Request: Edit the records starting at the line containing "ÁREA RESERVADA" and ending at the end of the records, replacing "ferramentas" with "aplicações". Keep everything else the same and give back only those lines.

Saved data entries
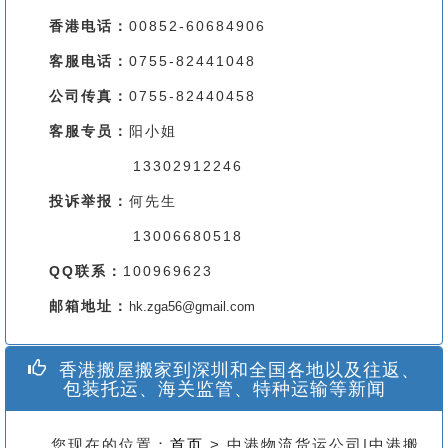
香港电话：
00852-60684906
客服电话：
0755-82441048
公司传真：
0755-82440458
客服专员：
阳小姐
13302912246
投诉举报：
何先生
13006680518
QQ联系：
100969623
邮箱地址：
hk.zga56@gmail.com
香港搬屋搬家到深圳和全国各地以及往返、
包装托运、海关监管、特种运输等新闻
您现在的位置：
首页
> 中港物流货运公司|中港搬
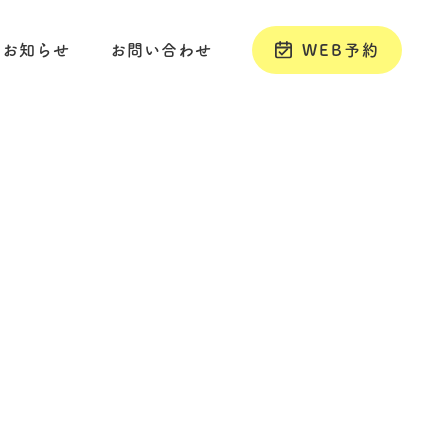
お知らせ
お問い合わせ
WEB予約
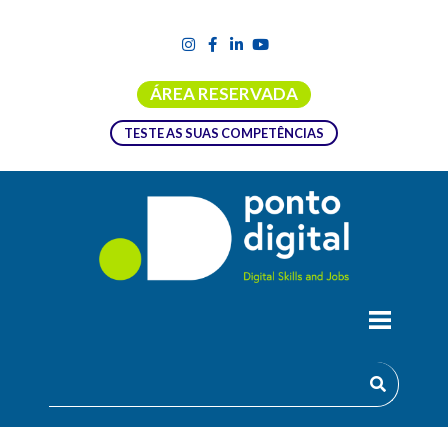
ÁREA RESERVADA
TESTE AS SUAS COMPETÊNCIAS
EXCEL AVANÇADO
O Excel é uma das principais ferramentas do Microsoft Office
e o software de folhas de cálculo mais conhecido e utilizado.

Answer:
ÁREA RESERVADA
TESTE AS SUAS COMPETÊNCIAS
EXCEL AVANÇADO
O Excel é uma das principais aplicações do Microsoft Office
e o software de folhas de cálculo mais conhecido e utilizado.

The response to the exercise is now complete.